Wonderful poetic eulogy, Alysia - now all we need is somebody who wants to die and use it?
OK Matthew, I spent until late last night thinking about "abstraction" and sch. I hink that I might be able to better describe what I've been trying to say for the last month or so. Basically, feeling is it. No argument. It's how we feel and what we do to "think" with our feelings.
Spiritual reality must agree with material reality, since everything ultimately is one thing. But without a body, we have all the logic, the terms, the stimulii and so on, all supported externally to ourselvesin the surrounding world. This is necessary because we have nowhere else to be. The outside world can be thought of as a lot of points invarious relationships with one another by which they take on the (relative) properties of "matter". A naked spirit is forced to use these same points of reality by sort of superposing the definitions of self onto the existing definitions of the situation. In fact, we do this anyhow, but we carry our own set of points in space until they fall off at death.
Since we share space with external reality, we can bring forth anything that is already defined, at least potentially, by the outside world. This feels as if we are having moral rules imposed on us. And, when the violation of these rules occurs, it is an "absolute" violation, not a "degree of error" as our mind would normaly tell us. In this sense, we can't abstract it.
We can think in any way that is not self-contradictory, which can include signal representations, or other symbolic representations. That kind of abstraction works, because it is already supported by reality. The problem seems to be one of not violating the collection of terms under which we are able to define ourselves into existence.

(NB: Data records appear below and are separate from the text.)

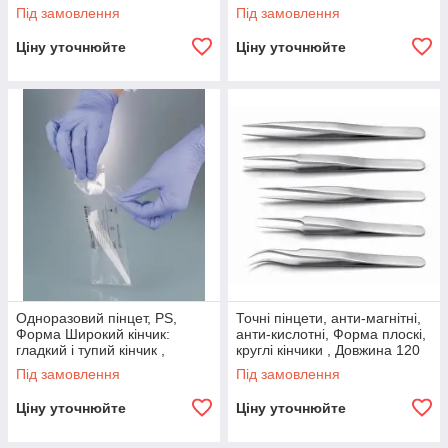
120 мм, Ideal-tek,
Під замовлення
Під замовлення
Ціну уточнюйте
Ціну уточнюйте
Одноразовий пінцет, PS,
Точні пінцети, анти-магнітні,
Форма Широкий кінчик:
анти-кислотні, Форма плоскі,
гладкий і тупий кінчик ,
круглі кінчики , Довжина 120
Довжина 130 мм, Стерильні +
мм, Ideal-tek,
Під замовлення
Під замовлення
, Bürkle,
Ціну уточнюйте
Ціну уточнюйте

When a person does something really terrible, then the act might violate the rules of behavior required to continue existence. In that case, whatever the action gains is lost because it self-destructs. What this does is cause a loss of our abilities etc, to the degree that they depended upon the self-contradictory action. This is often felt as pain, hence some people suffer. Other people simply accept that they messed up, ask for assiatance not to do it again, and suffer not at all.
The entire rgument that I've been trying to express about thinking after death is more or less caught up in these ideas. Whether or not I've expressed it well, I don't know, but perhaps this makes more sense.
As an example, when you experience "pure awareness" as a meditative state, notice that you have acess to thoughts that more or less surround you as properties of reality, but so long as you remain in that meditative state, you do not have access to the kind of thinking usually associated with thejabbering self-talk mechanisms. To get to that inner self-dialogue again, it requires that you alter the meditation to bring up inner thoughts, and then everything sort of collapses into an internal discussion for most of us.
One reason that I'm so interested in this is that I've spent literally decades trying to express how thinking works in deep meditation, which is essentially the same as being dead.